不足する理系人材を増やすには?
採用活動を通じてソニーができること
テクノロジーが人々の生活を支え、豊かにする現代において、理系人材の採用競争は年々激化しています。
多くのエンジニアがビジネスを支えているソニーグループも当然、優秀な理系人材獲得に向けて力を入れていますが、採用の現場ではさまざまな課題に直面しています。その一つが理系人材の母数がそもそもの需要に対して十分ではないという実態です。
その中でも、日本国内において理系を専攻する女性が男性と比較して著しく不足していることは、喫緊の課題となっています。
初等・中等・高等教育における理系科目の学力調査で大きな男女差が無いにも関わらず、日本ではなぜ理系を選択する女性が少ないのでしょうか。その要因について、ソニーグループの採用を統括する種子島は次のように分析します。
「『女性は文系に進むべきだ』といったバイアス(無意識の先入観や思い込み)が世の中にあることが、一つの要因かもしれません。ある現役女子学生も、「女性なのになぜ電気工学を学ぶの?」と言われ続けて辛い思いをしたそうです。女性含めたあらゆる人の未来の可能性をひらくためにも、もしそうしたバイアスがあるのであれば、社会全体で変えていくことが大切であると改めて感じました」
こうした課題への一助になればとの思いもあり、ソニーグループでは理系の女性に向けた採用広報にも力を入れています。地道な取り組みが実を結び、昨年度の理系女子学生からのエントリー数は過去最高となりました。
「女性に限らず、理系人材を増やすためには、文理選択前の若者世代へのアピールも重要だと感じます」
そう話すのは、ソニーグループの理系人材採用を担当する宮嵜です。エンジニアの知見と商品化・事業化の経験を生かして、理系分野のおもしろさを伝えるために奮闘しています。昨年、私立ドルトン東京学園 中等部・高等部で生徒に向けて、人工知能(AI)の活用をテーマにワークショップを開催しました。
文理選択前の生徒が将来のキャリアを考える一助になるべく、当日は、ソニーグループ社員がビジネスの現場という実践的な環境で、技術をどのように活用できるかを伝えました。
ワークショップを行った学園の先生からは、「時間の制約もあるので、普段の授業では定められたカリキュラムをこなすことで精一杯になりがちです。しかし、特に理系科目のおもしろさはカリキュラムを越えた先にあると思うので、今回のような機会は有難いです」とのメッセージもいただきました。
宮嵜は生徒に接して、次のように感じたと言います。
「教科の得手不得手・専攻した学問によって将来進む道も絞られる、といった固定概念を多くの生徒が持っています。

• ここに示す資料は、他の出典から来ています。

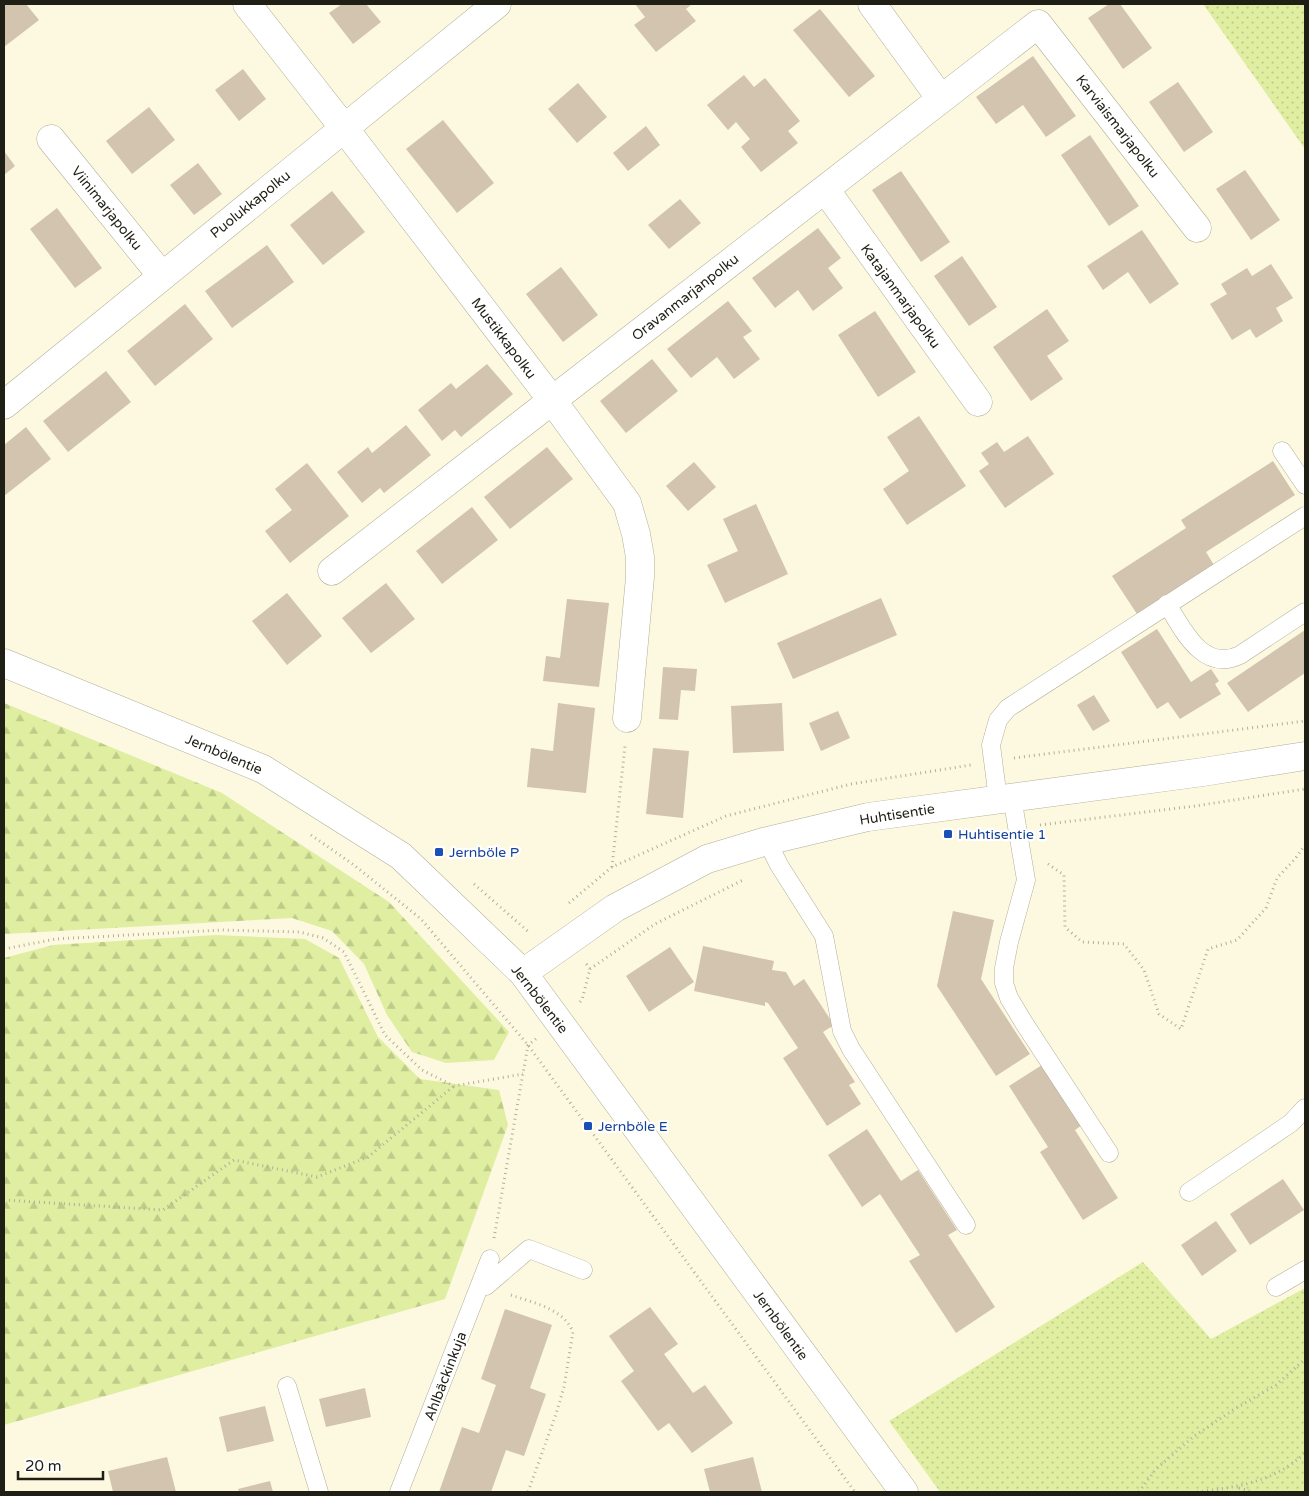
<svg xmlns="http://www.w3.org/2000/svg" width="1309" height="1496" viewBox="0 0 1309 1496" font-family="'Varela Round',sans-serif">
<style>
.forest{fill:url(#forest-firs)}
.park{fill:url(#park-dots)}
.building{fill:#d2c4af}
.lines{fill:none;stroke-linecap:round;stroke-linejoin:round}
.service-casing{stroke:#b1ad96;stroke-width:19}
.minor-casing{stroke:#b1ad96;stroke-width:29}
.tertiary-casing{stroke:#b1ad96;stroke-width:29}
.path{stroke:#b1ae9b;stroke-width:3;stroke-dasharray:1 4;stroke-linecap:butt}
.service{stroke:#fff;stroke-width:18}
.minor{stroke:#fff;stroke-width:28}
.tertiary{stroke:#fff;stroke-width:28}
.transit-dot{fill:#1a4fb4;stroke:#fff;stroke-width:2}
.labels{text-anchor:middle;stroke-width:4.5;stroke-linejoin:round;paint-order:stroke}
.street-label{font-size:14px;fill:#201f16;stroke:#fff}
.transit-label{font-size:14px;fill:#164399;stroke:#fff;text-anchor:start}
</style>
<defs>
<pattern id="forest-firs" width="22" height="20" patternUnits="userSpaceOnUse" patternTransform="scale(1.25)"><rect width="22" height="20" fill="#dfeea0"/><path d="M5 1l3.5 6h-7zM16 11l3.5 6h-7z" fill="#bfcc89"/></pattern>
<pattern id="park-dots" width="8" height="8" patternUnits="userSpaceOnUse" patternTransform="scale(1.25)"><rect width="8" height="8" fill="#dfeea0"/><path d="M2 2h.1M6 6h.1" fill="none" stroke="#bfcc89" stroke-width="1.8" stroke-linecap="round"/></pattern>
</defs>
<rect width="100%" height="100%" fill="#fdf9e1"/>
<path class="forest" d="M4,703l218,90 167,109 120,130 -15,28 -48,3 -34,-11 -25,-37 -23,-51 -32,-33 -40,-13 -288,16z
M216,935l89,4 34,19 39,79 42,42 79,11 9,35 -63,174 -441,126v-467l49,-13z"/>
<path class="park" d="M1203,4h102v145z
M1143,1262l68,77 94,-51v204h-365l-51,-71z"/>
<path class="building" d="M5,4h21l13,16 -35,27z
M342,4h24l15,18 -28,22 -24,-31z
M635,4h57l-6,5 10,12 -40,31 -22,-27 11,-8z
M1109,4h11l32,44 -29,21 -35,-51z
M820,9l55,67 -26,21 -56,-67z
M1033,56l43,60 -30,21 -23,-32 -27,19 -20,-27z
M243,69l23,30 -27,22 -24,-31z
M744,75l10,12 11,-9 35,43 -12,10 10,12 -37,29 -20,-25 9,-8 -14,-17 -8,8 -21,-25z
M1178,82l35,50 -29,20 -35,-50z
M578,83l29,34 -30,26 -29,-34z
M149,107l26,33 -43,34 -26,-33z
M443,120l51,63 -37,30 -51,-64z
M646,126l14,19 -32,26 -15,-18z
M1090,135l49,71 -30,20 -48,-71z
M4,151l11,15 -11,9z
M198,163l24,31 -28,21 -24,-30z
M1245,170l35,50 -29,20 -35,-51z
M901,171l49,71 -29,20 -49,-72z
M332,191l33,41 -42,33 -33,-40z
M680,199l21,24 -32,26 -21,-24z
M57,208l45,60 -27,20 -45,-59z
M818,228l23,30 -13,10 15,20 -30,23 -15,-21 -23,18 -23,-30z
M1142,230l37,54 -29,20 -22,-32 -25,18 -16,-24z
M267,245l27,37 -62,46 -27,-37z
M962,256l35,51 -28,19 -35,-50z
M1271,264l22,34 -17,10 7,13 -27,17 -6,-9 -18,11 -22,-36 17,-10 -6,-10 26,-16 5,8z
M561,267l37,48 -35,27 -37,-48z
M728,301l24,30 -9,6 17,22 -26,20 -17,-22 -26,21 -24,-29z
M185,304l28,35 -58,47 -28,-35z
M1047,309l22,32 -22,15 16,23 -32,22 -38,-54z
M875,311l41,61 -38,25 -40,-62z
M652,359l26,32 -52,42 -26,-32z
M487,364l26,30 -52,43 -6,-7 -13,11 -24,-31 33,-27 5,6z
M106,371l25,31 -63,50 -25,-31z
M919,416l47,70 -59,39 -24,-36 26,-18 -22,-34z
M406,425l25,30 -47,38 -4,-5 -18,15 -25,-31 31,-25 4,6z
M26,427l25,32 -47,37v-51z
M1028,436l26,38 -49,34 -26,-37 10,-7 -8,-11 16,-11 7,10z
M547,447l26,32 -63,50 -26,-32z
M1273,461l22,34 -89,57 8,13 -77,49 -25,-38 74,-48 -5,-8z
M694,462l22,25 -28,24 -22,-25z
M307,463l42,53 -59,47 -25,-32 27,-21 -17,-21z
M756,504l32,70 -63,29 -18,-38 31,-14 -15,-32z
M472,507l26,33 -56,44 -26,-33z
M386,583l29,36 -44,34 -29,-35z
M287,593l35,43 -35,29 -35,-44z
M881,598l16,37 -104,44 -16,-36z
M567,599l42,4 -10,84 -56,-6 3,-25 14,2z
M1157,629l34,53 20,-13 8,12 -4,3 6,10 -41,25 -12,-17 -11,7 -36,-57z
M1305,630v43l-57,39 -21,-29z
M663,667l34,2 -2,22 -14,-1 -3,30 -19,-1z
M1094,695l16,26 -17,10 -16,-26z
M558,703l37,5 -9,85 -59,-6 4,-39 22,3z
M782,703l2,48 -51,2 -2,-47z
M838,711l12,27 -29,13 -12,-28z
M653,748l36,3 -6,67 -37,-4z
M953,911l41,9 -13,59 49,75 -34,22 -59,-90z
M703,946l71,15 -2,9 14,2 8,14 10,-7 30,46 -11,7 32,50 -6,3 12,19 -34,22 -44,-68 15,-10 -30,-45 -3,-1v4l-71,-15z
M670,947l24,35 -45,30 -23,-36z
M1042,1065l40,60 -7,5 43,68 -35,22 -43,-68 8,-5 -39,-61z
M867,1129l34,52 17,-11 39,60 -9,5 47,72 -39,26 -47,-72 11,-6 -40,-61 -18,13 -34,-52z
M1283,1179l21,31 -54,35 -20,-31z
M1216,1221l21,30 -35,25 -21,-31z
M650,1307l28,37 -14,10 29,39 12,-8 28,38 -41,30 -23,-30 -11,8 -37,-50 13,-10 -25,-35z
M505,1309l47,16 -22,63 16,6 -22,62 -18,-6 -15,42h-52l23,-65 17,6 17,-48 -15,-6z
M365,1388l6,29 -45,10 -7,-28z
M265,1406l9,35 -47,11 -8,-35z
M167,1457l9,35h-63l-5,-21z
M753,1457l9,35h-52l-6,-23z
M270,1481l3,11h-34l-1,-3z"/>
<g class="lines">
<defs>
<path id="service" d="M1282,451l23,34
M1167,604c16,26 36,69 73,51l65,-43
M1012,797l14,83 -17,62 -5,26v15l5,15 15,25 85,130
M998,799l-7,-54 7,-25 10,-12 297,-192
M767,841l12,24 45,71 18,95 9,18 115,176
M1189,1192l102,-69 14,-15
M480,1284l6,2 43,-37 54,21
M1276,1287l29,-17
M287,1386l32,106
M399,1492l91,-233"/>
<path id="minor" d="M247,4l97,124 208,272 75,103 9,31 4,23v20l-13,141
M872,4l69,95
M51,139l111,137
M825,189l153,213
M4,405l493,-401
M332,571l706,-547 159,204
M523,973l92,-65 92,-49 60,-18 101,-24 335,-45 102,-16"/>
<path id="tertiary" d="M4,663l259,106 138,87 122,117 381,519"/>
</defs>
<use href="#service" class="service-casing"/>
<use href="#minor" class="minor-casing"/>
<use href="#tertiary" class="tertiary-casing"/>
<path class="path" d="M1014,758l291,-37
M1040,825l155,-19 110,-17
M311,835l43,30 67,54 107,126 327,447
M1048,864l16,11 1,52 17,15 42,2 20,26 15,44 22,15 27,-80 29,-9 29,-32 11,-30 18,-19 10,-14
M612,867l13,-121
M474,884l56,49
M569,903l43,-36 114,-51 125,-32 120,-19
M4,949l52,-10 166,-9 78,2 23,6 21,14 41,83 37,35 32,16 69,-12
M590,969l65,-45 90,-45
M580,1002l2,-2 8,-31 -5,-7
M4,1200l159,10 71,-50 83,17 51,-20 86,-71
M494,1238l34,-193 9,-7
M511,1295c22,8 52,13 62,37l-9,55 -8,27 -28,78
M1239,1488l13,4
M1139,1492l17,-23 37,-32 40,-27 43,-25 29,-26
M1197,1492c41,-5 77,-10 108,-39"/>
<use href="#service" class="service"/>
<use href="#minor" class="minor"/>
<use href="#tertiary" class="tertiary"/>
</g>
<g class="transit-dot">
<rect x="943" y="829" width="10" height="10" rx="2.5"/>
<rect x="434" y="847" width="10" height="10" rx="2.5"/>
<rect x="583" y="1121" width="10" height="10" rx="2.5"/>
</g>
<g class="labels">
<g class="street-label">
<text transform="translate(1118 126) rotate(52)" y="5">Karviaismarjapolku</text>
<text transform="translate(250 204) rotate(-39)" y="5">Puolukkapolku</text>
<text transform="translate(107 208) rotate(51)" y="5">Viinimarjapolku</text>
<text transform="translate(901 296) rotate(54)" y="5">Katajanmarjapolku</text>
<text transform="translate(685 297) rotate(-38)" y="5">Oravanmarjanpolku</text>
<text transform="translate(504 338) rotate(53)" y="5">Mustikkapolku</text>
<text transform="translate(224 754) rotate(23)" y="5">Jernbölentie</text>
<text transform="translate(897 814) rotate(-9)" y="5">Huhtisentie</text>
<text transform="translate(540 999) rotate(52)" y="5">Jernbölentie</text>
<text transform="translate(781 1325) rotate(54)" y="5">Jernbölentie</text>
<text transform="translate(445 1376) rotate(-69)" y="5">Ahlbäckinkuja</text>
</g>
<g class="transit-label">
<text x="958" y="839">Huhtisentie 1</text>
<text x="449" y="857">Jernböle P</text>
<text x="598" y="1131">Jernböle E</text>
</g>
</g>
<rect width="1309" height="1496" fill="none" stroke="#201f16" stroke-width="10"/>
<path d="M18 1471v8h85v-8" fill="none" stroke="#201f16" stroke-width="2.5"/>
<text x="25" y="1471" font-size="15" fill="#201f16" stroke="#ffffff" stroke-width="4" paint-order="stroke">20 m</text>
</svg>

しかし、必ずしもそうではありません。ソニーグループでも、学生時代の専攻とは別の領域にチャレンジして、大きな成果を出している社員がたくさんいます。
どんな学問を選択しても、学んだことは長い人生の中で必ず役に立ってきます。まずは、自分が好きなことやワクワクすることに挑戦してみてほしいです」
種子島も次のように語ります。
「人材の多様性はイノベーションの原動力となります。ソニーグループの製品やサービスがターゲットとしているお客さまは、性別も年代も国籍もバラバラです。そうしたお客さまに響くものを創り、感動を生み出すためには、多様な価値観や背景を持った人材が不可欠です」
ソニーグループは創業当初より、多様な個である社員一人ひとりが活躍できる環境を整え、社員と会社が互いに成長していく関係を大切にしてきました。こうした考え方は、現在では「Special You, Diverse Sony 」というSony's People Philosophy(人材理念)に受け継がれています。
今後も、Sony’s Purpose (存在意義) に共感する、好奇心溢れる人材を採用し、感動を創り、届ける多様なビジネスを推進していきます。
種子島由子(たねがしま・よしこ)
ソニーグループ株式会社 採用部 統括部長
総合電機、自動車メーカー、リテールや製薬会社など、さまざまな業界で人事を担当し、2022年にソニーグループ株式会社に入社。
ソニーグループの採用活動を統括している。
宮嵜充弘(みやざき・みつひろ)
ソニーグループ株式会社 採用部
1994年にソニー株式会社(当時)に入社し、長年エンジニアとして業務に従事。
現在は、エンジニアの視点を生かしながら、ソニーグループにおける理系人材の採用、技術啓発を担当している。